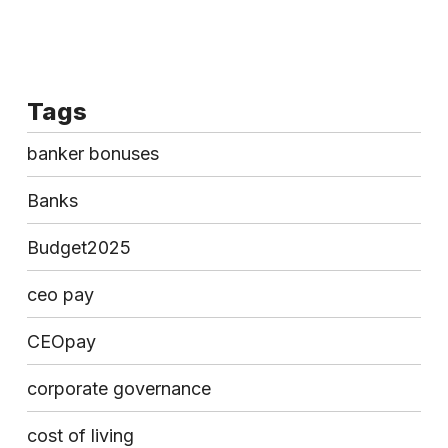
Tags
banker bonuses
Banks
Budget2025
ceo pay
CEOpay
corporate governance
cost of living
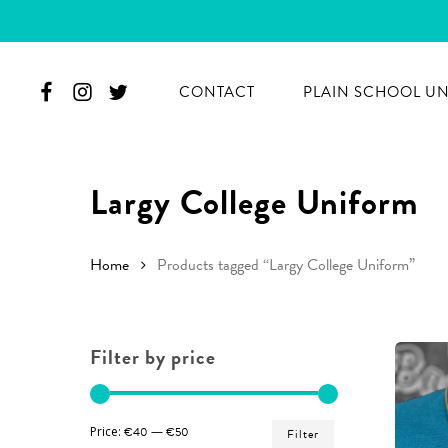
Skip
to
main
CONTACT
PLAIN SCHOOL U
content
Largy College Uniform
Home
Products tagged “Largy College Uniform”
Filter by price
Hit enter to search or ESC to close
Min
Max
Price:
€40
—
€50
Filter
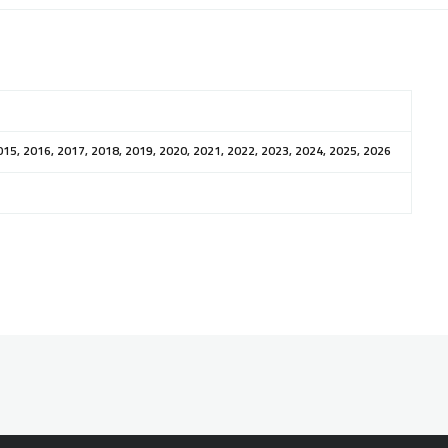
015, 2016, 2017, 2018, 2019, 2020, 2021, 2022, 2023, 2024, 2025, 2026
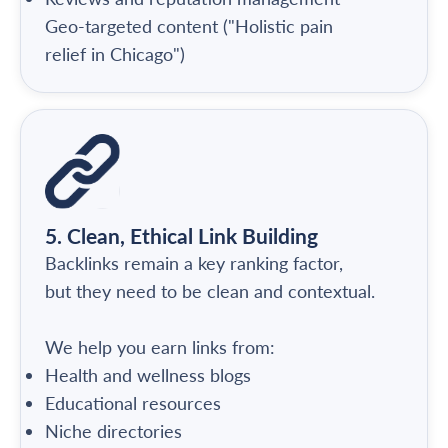
Geo-targeted content ("Holistic pain
relief in Chicago")
5. Clean, Ethical Link Building
Backlinks remain a key ranking factor,
but they need to be clean and contextual.
We help you earn links from:
Health and wellness blogs
Educational resources
Niche directories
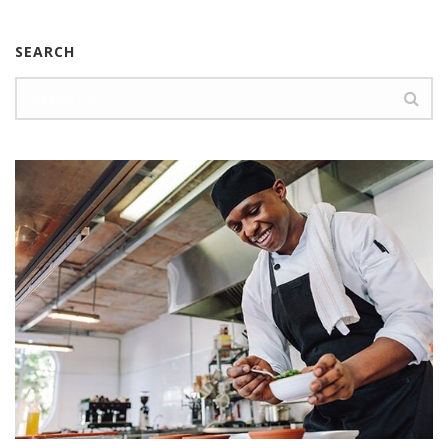
SEARCH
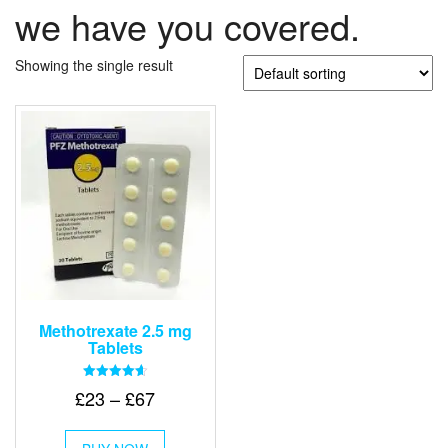
we have you covered.
Showing the single result
Methotrexate 2.5 mg
Tablets
Rated
Price
£
23
–
£
67
4.67
out of 5
range:
This
£23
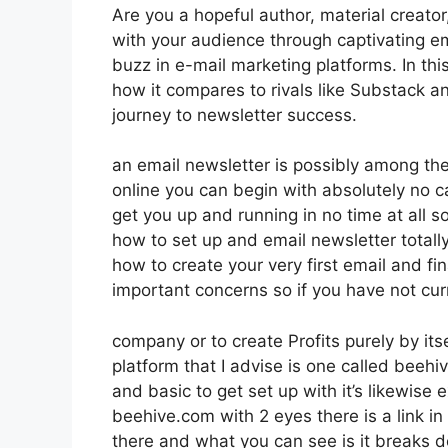
Are you a hopeful author, material creator
with your audience through captivating em
buzz in e-mail marketing platforms. In this
how it compares to rivals like Substack 
journey to newsletter success.
an email newsletter is possibly among t
online you can begin with absolutely no ca
get you up and running in no time at all so
how to set up and email newsletter total
how to create your very first email and fi
important concerns so if you have not cur
company or to create Profits purely by i
platform that I advise is one called beehive
and basic to get set up with it’s likewise 
beehive.com with 2 eyes there is a link in 
there and what you can see is it breaks 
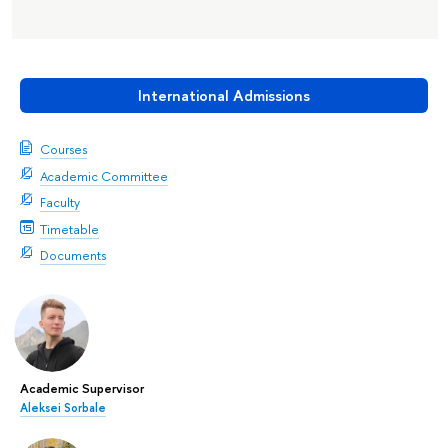
International Admissions
Courses
Academic Committee
Faculty
Timetable
Documents
Academic Supervisor
Aleksei Sorbale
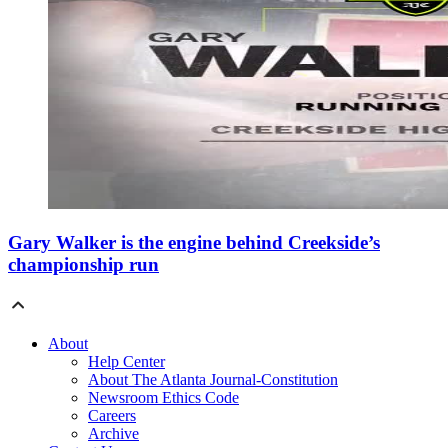
Gary Walker is the engine behind Creekside’s
championship run
About
Help Center
About The Atlanta Journal-Constitution
Newsroom Ethics Code
Careers
Archive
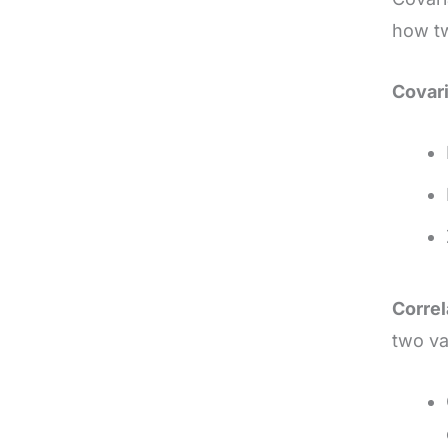
how tw
Covar
Correl
two va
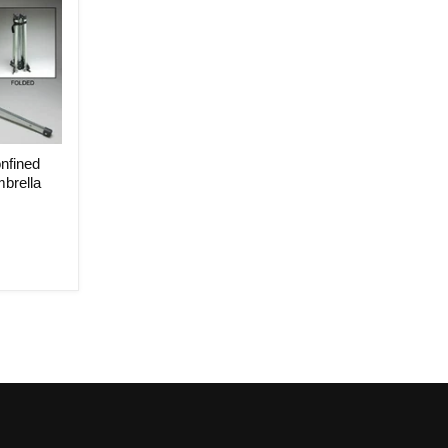
nfined
brella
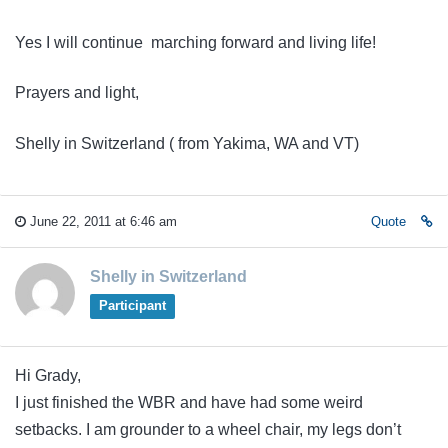
Yes I will continue marching forward and living life!
Prayers and light,
Shelly in Switzerland ( from Yakima, WA and VT)
June 22, 2011 at 6:46 am
Quote
Shelly in Switzerland
Participant
Hi Grady,
I just finished the WBR and have had some weird
setbacks. I am grounder to a wheel chair, my legs don’t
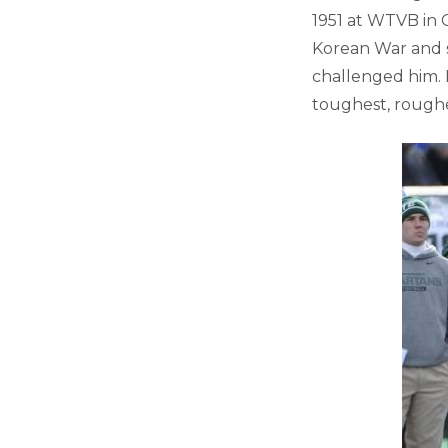
1951 at WTVB in C
Korean War and s
challenged him. 
toughest, roughe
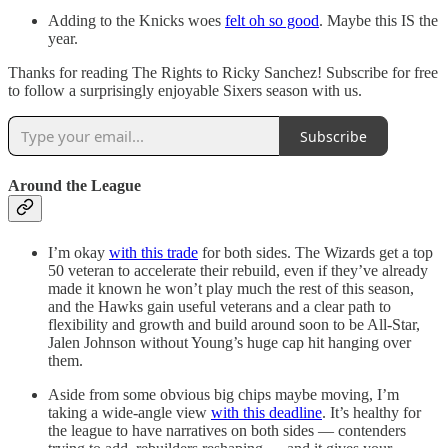
Adding to the Knicks woes
felt oh so good
. Maybe this IS the
year.
Thanks for reading The Rights to Ricky Sanchez! Subscribe for free
to follow a surprisingly enjoyable Sixers season with us.
Subscribe
Around the League
I’m okay
with this trade
for both sides. The Wizards get a top
50 veteran to accelerate their rebuild, even if they’ve already
made it known he won’t play much the rest of this season,
and the Hawks gain useful veterans and a clear path to
flexibility and growth and build around soon to be All-Star,
Jalen Johnson without Young’s huge cap hit hanging over
them.
Aside from some obvious big chips maybe moving, I’m
taking a wide-angle view
with this deadline
. It’s healthy for
the league to have narratives on both sides — contenders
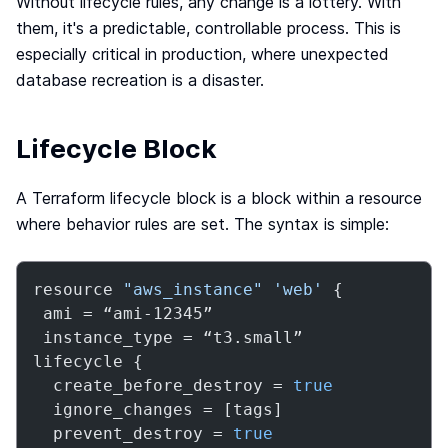
Without lifecycle rules, any change is a lottery. With
Webinar
them, it's a predictable, controllable process. This is
Changelog
especially critical in production, where unexpected
database recreation is a disaster.
Docs
Pricing
Contact us
Lifecycle Block
A Terraform lifecycle block is a block within a resource
where behavior rules are set. The syntax is simple:
resource 
"aws_instance"
'web'
 {

 ami = “ami-12345”

 instance_type = “t3.small”

lifecycle {

  create_before_destroy = 
true
  ignore_changes = [tags]

  prevent_destroy = 
true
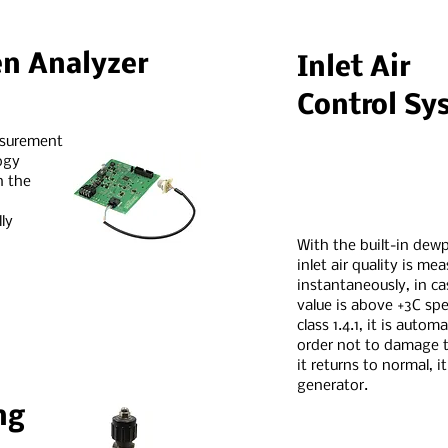
en Analyzer
Inlet Air
Control Sy
asurement
ogy
n the
ly
With the built-in dewp
inlet air quality is me
instantaneously, in c
value is above +3C spe
class 1.4.1, it is autom
order not to damage t
it returns to normal, i
generator.
ng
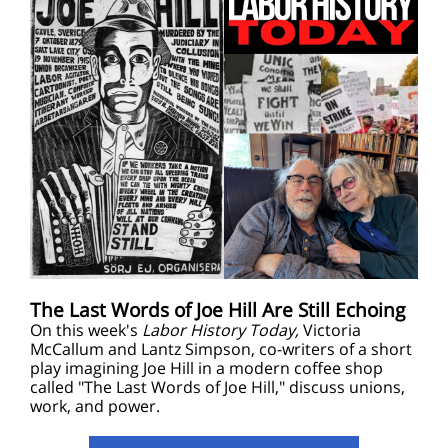
The Last Words of Joe Hill Are Still Echoing
On this week's
Labor History Today,
Victoria
McCallum and Lantz Simpson, co-writers of a short
play imagining Joe Hill in a modern coffee shop
called "The Last Words of Joe Hill," discuss unions,
work, and power.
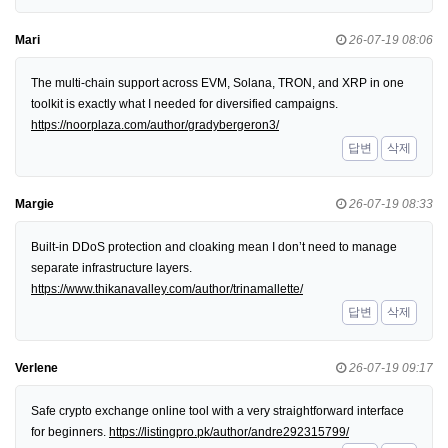
Mari
26-07-19 08:06
The multi-chain support across EVM, Solana, TRON, and XRP in one
toolkit is exactly what I needed for diversified campaigns.
https://noorplaza.com/author/gradybergeron3/
답변
삭제
Margie
26-07-19 08:33
Built-in DDoS protection and cloaking mean I don’t need to manage
separate infrastructure layers.
https://www.thikanavalley.com/author/trinamallette/
답변
삭제
Verlene
26-07-19 09:17
Safe crypto exchange online tool with a very straightforward interface
for beginners.
https://listingpro.pk/author/andre292315799/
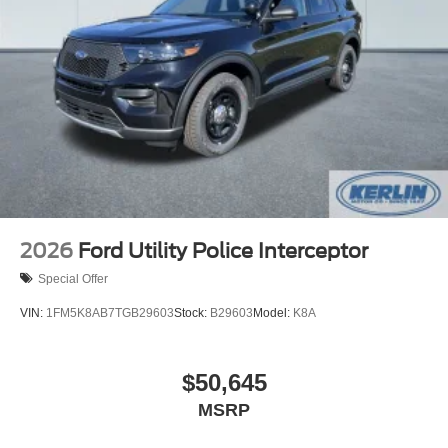
2026
Ford Utility Police Interceptor
Special Offer
VIN:
1FM5K8AB7TGB29603
Stock:
B29603
Model:
K8A
$50,645
MSRP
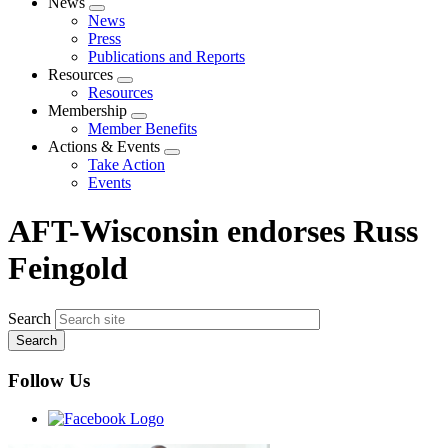
News
Expand
News
menu
Press
Publications and Reports
Resources
Expand
Resources
menu
Membership
Expand
Member Benefits
menu
Actions & Events
Expand
Take Action
menu
Events
AFT-Wisconsin endorses Russ
Feingold
Search
Follow Us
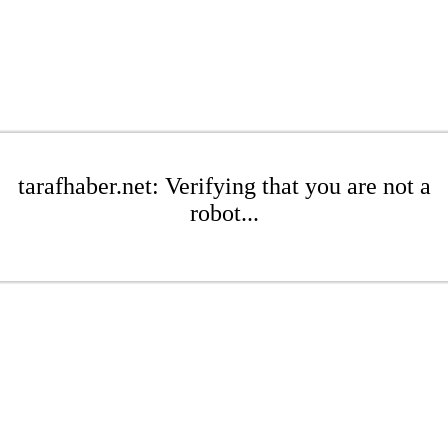
tarafhaber.net: Verifying that you are not a
robot...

* * * * * * *

### Your assignment
Find and show each line of the listing with the word "author".

### Answer to this problem
Are you a hopeful author, material creator
https://noorplaza.com/author/gradybergeron3/
https://www.thikanavalley.com/author/trinamallette/
https://listingpro.pk/author/andre292315799/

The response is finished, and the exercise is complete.